Nous nous concentrons également sur la recherche, afin d'être en mesure d'apporter des preuves, de garantir et d'informer les gens sur le rôle des jeunes et la nécessité de créer plus d'espace pour eux. Par exemple, nous avons publié un document intitulé Opportunités et défis de la participation des jeunes aux processus de jeunesse au Cameroun. Nous avons pu aller en profondeur car cette publication a pu guider d'autres conversations.

Un autre projet clé sur lequel nous avons travaillé est de donner aux jeunes l'opportunité de s'engager dans des initiatives communautaires locales de consolidation de la paix et de processus de paix, en leur donnant des conseils, un mentorat et un soutien. C'est ainsi que je me suis personnellement impliqué dans ce processus à plusieurs niveaux afin de m'assurer qu'au niveau de la communauté, il trouve un écho.

6. Diversité culturelle et patrimoniale de l'Afrique et de ses diasporas : tison de conflits ou terreau de la paix ? Que vous inspire ce thème ?
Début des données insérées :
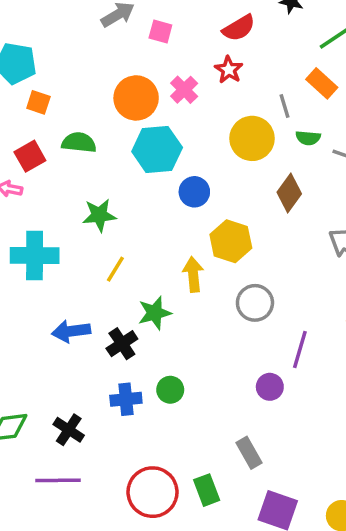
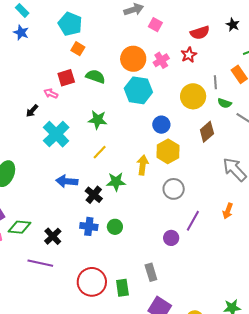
blue circle: (194, 192) -> (161, 125), moved
cyan cross: (35, 256) -> (56, 134), turned 32
black cross: (122, 344) -> (94, 195), turned -30

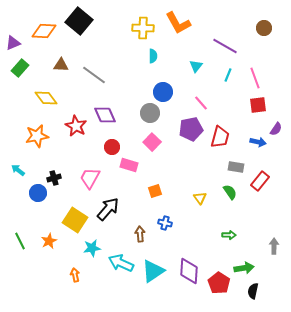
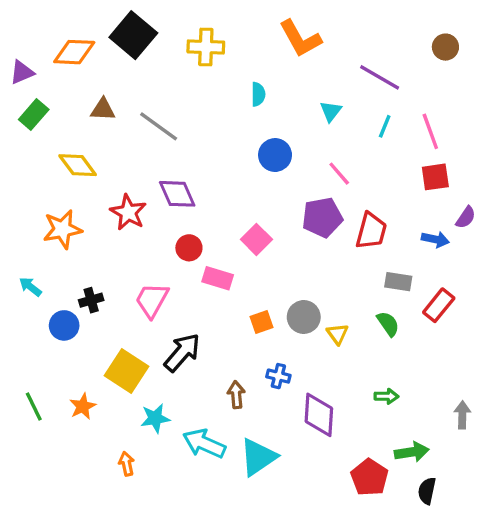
yellow cross: (143, 28) -> (206, 47), moved
gray circle: (150, 113) -> (304, 317), moved
purple diamond: (189, 271) -> (319, 415), moved

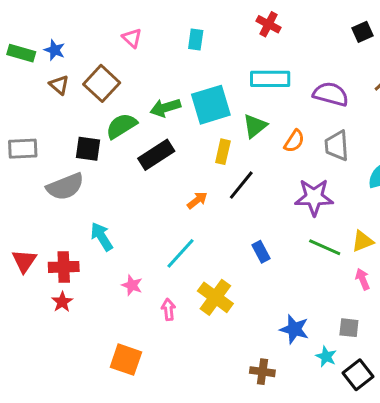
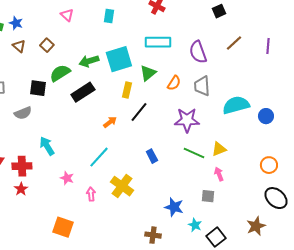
brown square: (102, 83) -> (47, 45), size x0.6
purple semicircle: (331, 94) -> (198, 52), turned -125
gray semicircle: (65, 187) -> (23, 113), size x0.7
gray square: (349, 328) -> (208, 196), moved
Je pense que le thème de la culture, de la diversité et du patrimoine sont des mots qui sont très importants pour moi en tant que camerounais, tout d'abord parce que je vis actuellement dans un pays où, nous sommes confrontés à des conflits violents, en raison du fait que notre culture, notre diversité et notre diaspora n'ont pas été exploitées correctement. J'ai pu voir comment cela a conduit à la violence, donc ce thème sera très important pour un pays comme le nôtre ; au Cameroun et dans d'autres pays à travers le continent, nous sommes en train de perdre nos valeurs culturelles fondamentales, notre héritage, avec le modernisme qui loin de venir nous enrichir, est plutôt utilisé par d'autres personnes pour effacer nos valeurs culturelles et notre héritage, alors qu’il devrait servir de facteur d'unification plutôt que de division.

Je pense donc que la façon dont nous interagissons avec la culture, le patrimoine, la diversité et la diaspora est très importante pour la paix et c'est quelque chose que nous essayons de mettre en pratique depuis longtemps.

7. Quel message de paix souhaiteriez-vous partager avec ceux qui liront cet entretien ?

Le message que je partage avec tout le monde est que nous ne devons pas sous-estimer le pouvoir des jeunes, même si l'on parle peu des jeunes qui changent le visage du continent africain. Cela ne signifie pas que nous ne faisons pas du bon travail. J'appelle les chefs d'État, les membres du gouvernement, les décideurs politiques, les acteurs du développement international, les communautés et toutes les personnes de bonne volonté à soutenir les jeunes garçons et les jeunes filles sans équivoque et à s'assurer qu'ils peuvent mener des transformations dans leurs pays grâce à des espaces sûrs, à un soutien financier et technique et, bien sûr, à des capacités nécessaires pour une participation efficace et durable des jeunes à la construction de notre continent.